Los poetas místicos entendieron bien esta fórmula. Se trata de amar a Dios dando una vuelta a la intensidad. La labor poética de estos autores comparte con la mística la dificultad de expresión, la búsqueda constante de imágenes y la pasión frenética de un querer intenso. Sus versos tienen una relación amorosa que quiere el acercamiento con el Absoluto. Pero no se trata de una proximidad que expresa emociones que no entran en la esfera de lo intangible o lo no comprobable. Quieren algo más, eso es un anhelo místico. Aunque el poeta no profese un credo específico, se siente atraído continuamente por el sentimiento y el deseo. La intención es buscar que el amor, el lenguaje y el significado se fundan y de ellos nazca la palabra poética que a su vez produzca arrobamiento. El poeta participa la comunión, del retorno al origen, al alfa y al omega, al Absoluto, a Dios.
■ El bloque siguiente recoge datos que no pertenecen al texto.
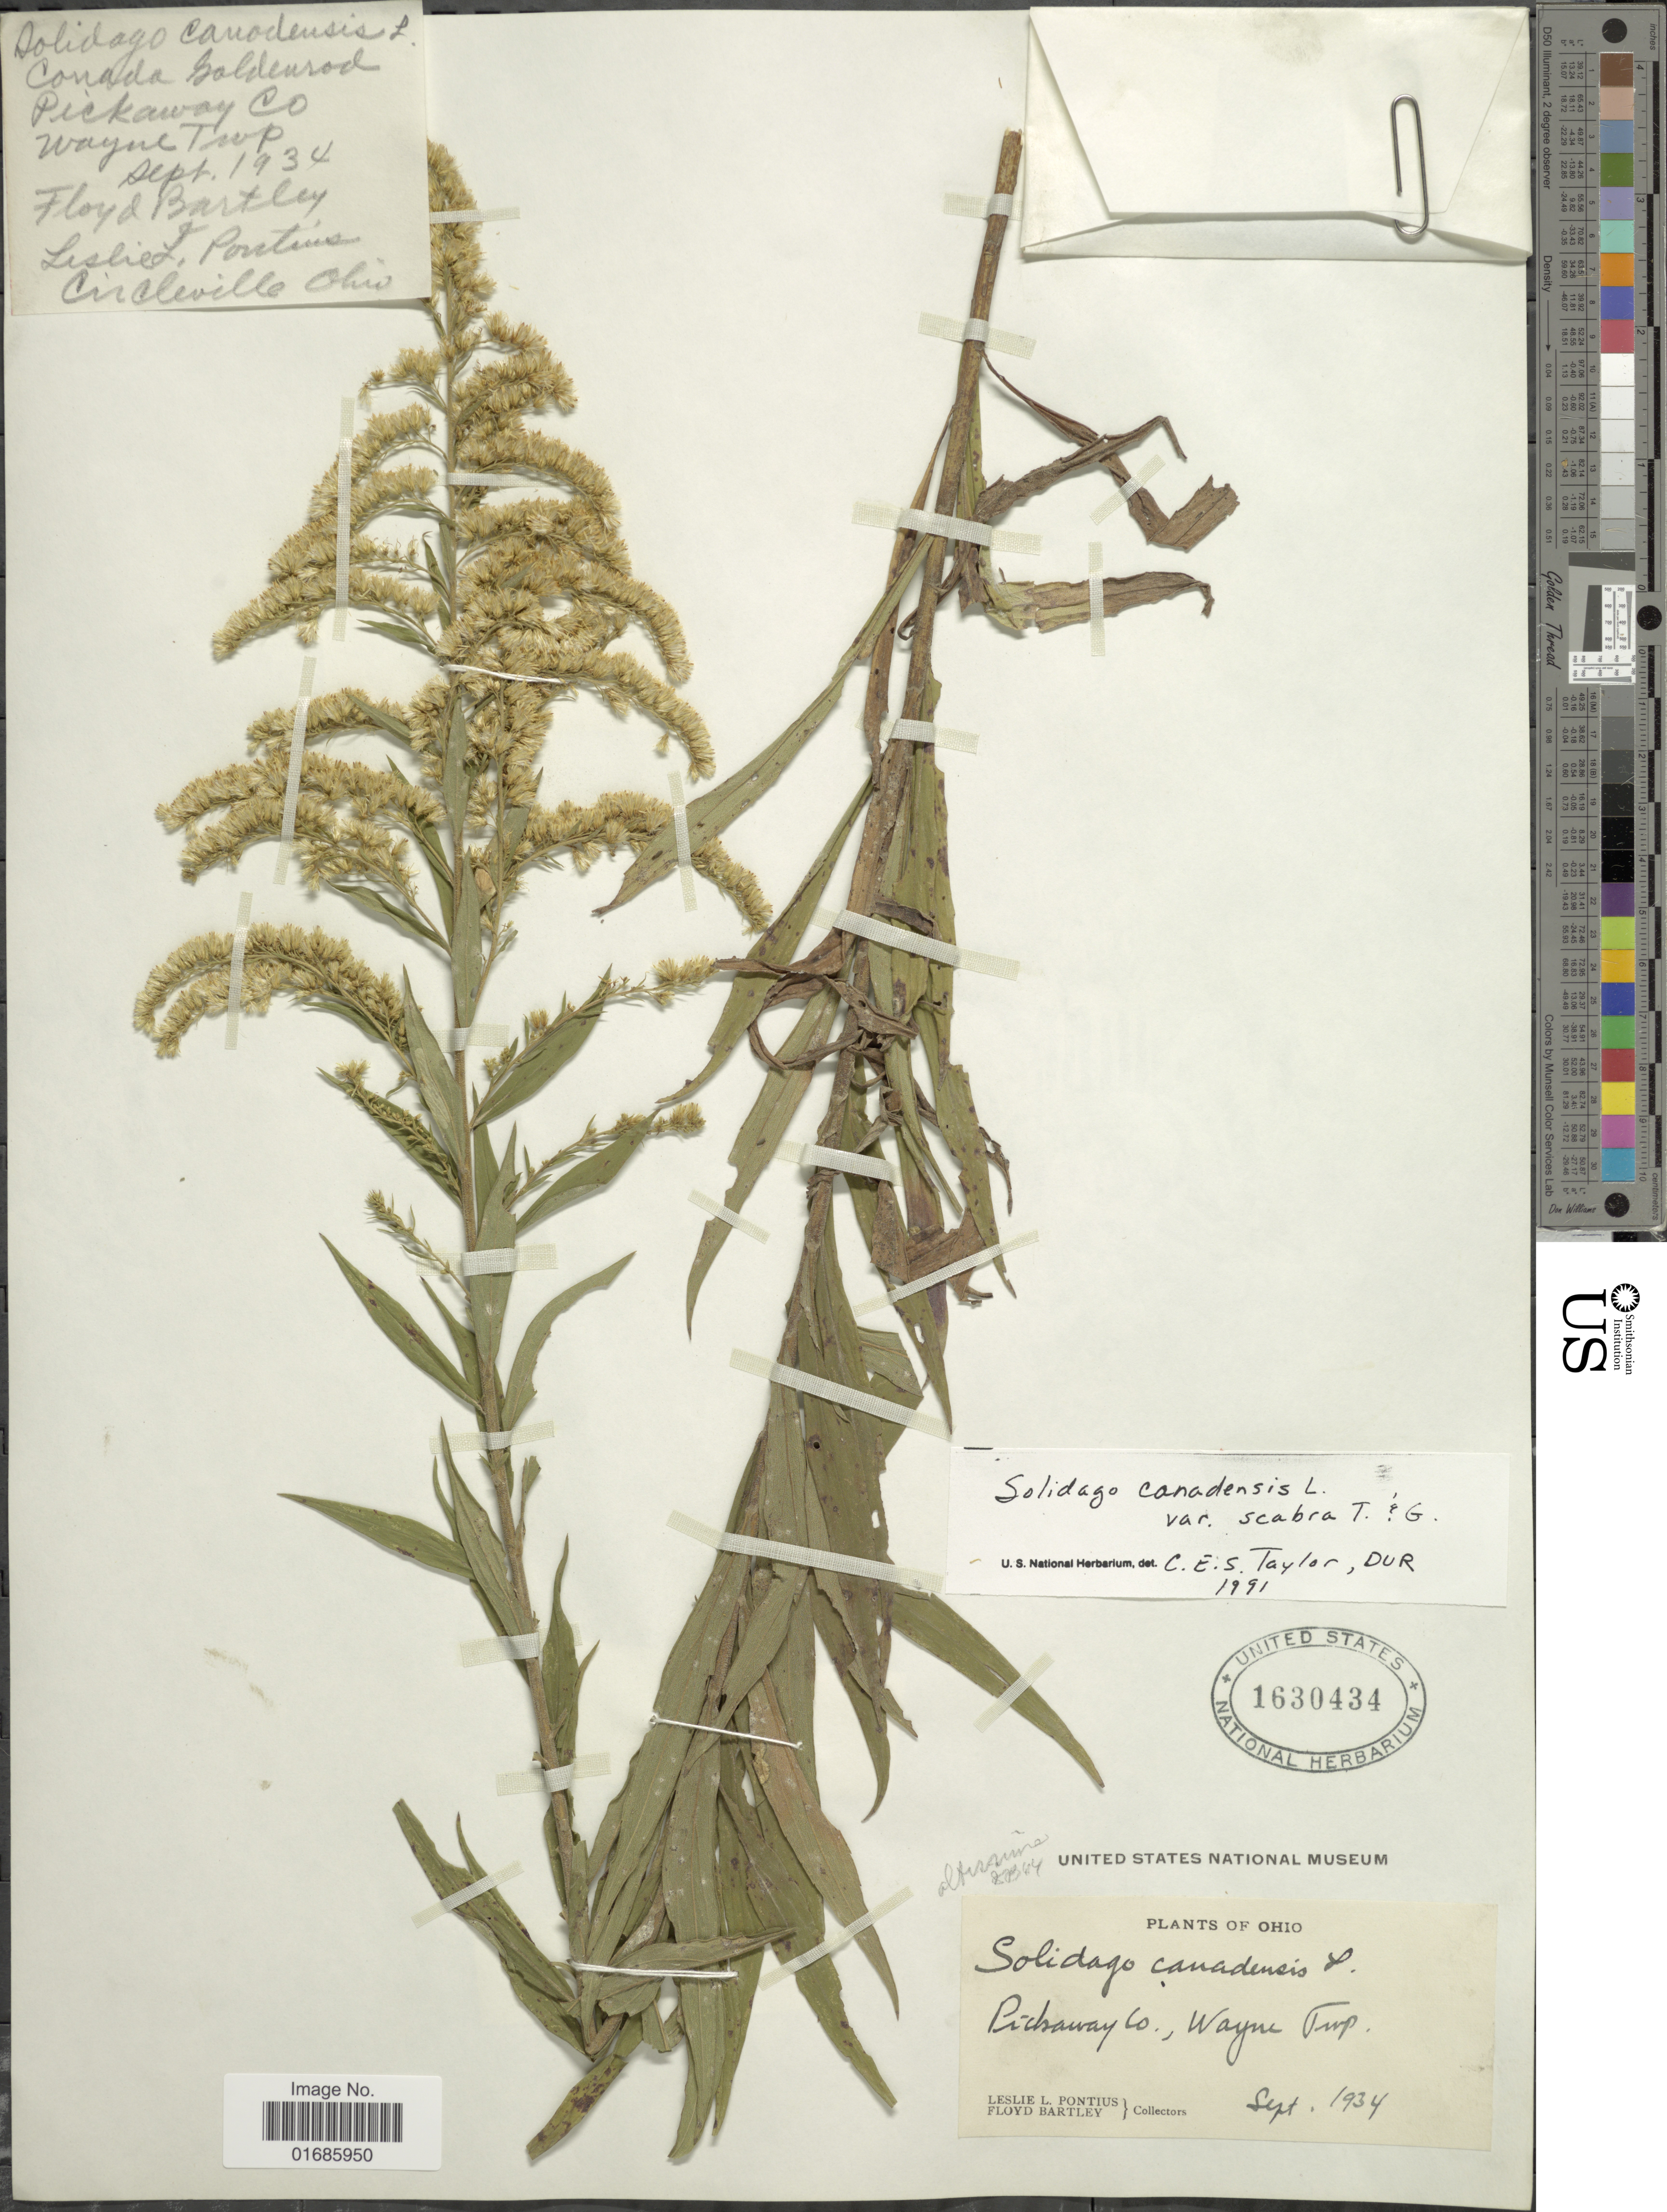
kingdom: Plantae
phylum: Tracheophyta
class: Magnoliopsida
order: Asterales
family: Asteraceae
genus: Solidago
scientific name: Solidago canadensis var. scabra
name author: (Muhl. ex Willd.) Torr. & A. Gray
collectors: L. L. Pontious & F. Bartley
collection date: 1934-09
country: United States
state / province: Ohio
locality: Pickaway Co., Wayne Twp.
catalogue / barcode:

La intención de los místicos en el tema de esta poesía no es la religiosidad. En ese caso se le podría confundir siempre con la poesía sacra que es la que aborda temas provenientes de las Sagradas Escrituras o que puede usarse para propósitos de culto, o adaptarse para ser liturgia. No, no, no. Una poesía que hable sobre religión no es forzosamente una poesía mística. Tiene que tener, para serlo, implícita la idea de un diálogo con el Absoluto, de una relación intensa en otro plano. De hecho, el propio San Juan de la Cruz buscaba menos religión y más Dios. Quería una relación que no pasara tanto por el rito, la regla y los manuales. Quería que fuera directa y en su obra no tiene miedo de denominar a Dios como su amante. Así lo plasma en el Manuscrito de Jaén, en la primera estrofa del poema Canciones entre el alma y el esposo:

«¿A dónde te escondiste,
Amado, y me dexaste con gemido?
Como el ciervo huiste
Habiéndome herido;
Salí tras ti clamando, y eras ido».

Las relaciones con los amantes son complicadas porque destilan pasiones intensas. No se crea que los amores con Dios quedan exentos de estas peculiaridades. También tienen reclamos, molestias, contrariedades y fatigas. En el verso diez del poema antes citado del Manuscrito de Jaén, la Esposa responde:

«Apaga mis enojos,
Pues que ninguno basta para deshacellos,
Y véante mis ojos,
Pues eres lumbre dellos,
Sólo para ti quiero tenellos».

Como cualquier relación amorosa que se entable con alguien más, el erotismo tiene un plano central. San Juan de la Cruz continúa en los versos catorce y quince dándonos un ejemplo claro de que este vínculo está pleno de sensualidad y deliciosa lubricidad:

«La noche sosegada
En par de los levantes del Aurora,
La música callada,
La soledad sonora,
La cena que recrea y enamora.
(...)

«Nuestro lecho florido,
De cuevas de leones enlazado,
En púrpura tendido,
De paz edificado
Mil escudos de oro coronado».

A la voz de: al toque de centella, emisiones del bálsamo divino, San Juan de la Cruz nos hace un guiño y nos introduce a una forma de relacionarnos con Dios que a muchos les puede resultar escandalosa y a otros interesante. Si aún creemos que el santo nos resulta poco explícito, transcribo los versos dieciocho y treinta y cinco:

«Allí me dio su pecho,
Allí me enseñó sciencia muy sabrosa,
Y yo le di de hecho
A mí, sin dejar cosa:
Allí le prometí ser su esposa. (...)
… Gocémonos amado
Y vámonos a ver en tu hermosura,
Al monte y al collado
Do mana el agua pura;
Entremos más adentro en la espesura».

Sí, una forma para recuperar la fe es dejar esa imagen infantil de ver a Dios como un amigo. Podemos amar a Dios de otras formas. Tal vez, la fórmula de San Juan de la Cruz nos lleve a un punto tan alto que nos será difícil desengancharnos y nos lleve a sentir tanto que no queramos jamás apartarnos. Y, si acaso —porque así sucede en el amor— llegáramos a alejarnos, tal vez un aroma, un sabor, una textura nos avive el recuerdo. Porque, insisto, los amores raramente se olvidan.